Collected data

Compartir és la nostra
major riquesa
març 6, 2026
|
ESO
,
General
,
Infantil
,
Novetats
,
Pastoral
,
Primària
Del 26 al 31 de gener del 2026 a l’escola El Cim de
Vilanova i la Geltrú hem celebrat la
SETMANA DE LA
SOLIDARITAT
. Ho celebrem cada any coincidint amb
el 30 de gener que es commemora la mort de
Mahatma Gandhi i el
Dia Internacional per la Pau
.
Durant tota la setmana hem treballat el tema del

[EXERCISE DESCRIPTION] The result consists of the line with "Del 26 al 31" through the last line of the entries above, repeated exactly and with nothing else.

[SOLUTION FOR THIS TASK]
Del 26 al 31 de gener del 2026 a l’escola El Cim de
Vilanova i la Geltrú hem celebrat la
SETMANA DE LA
SOLIDARITAT
. Ho celebrem cada any coincidint amb
el 30 de gener que es commemora la mort de
Mahatma Gandhi i el
Dia Internacional per la Pau
.
Durant tota la setmana hem treballat el tema del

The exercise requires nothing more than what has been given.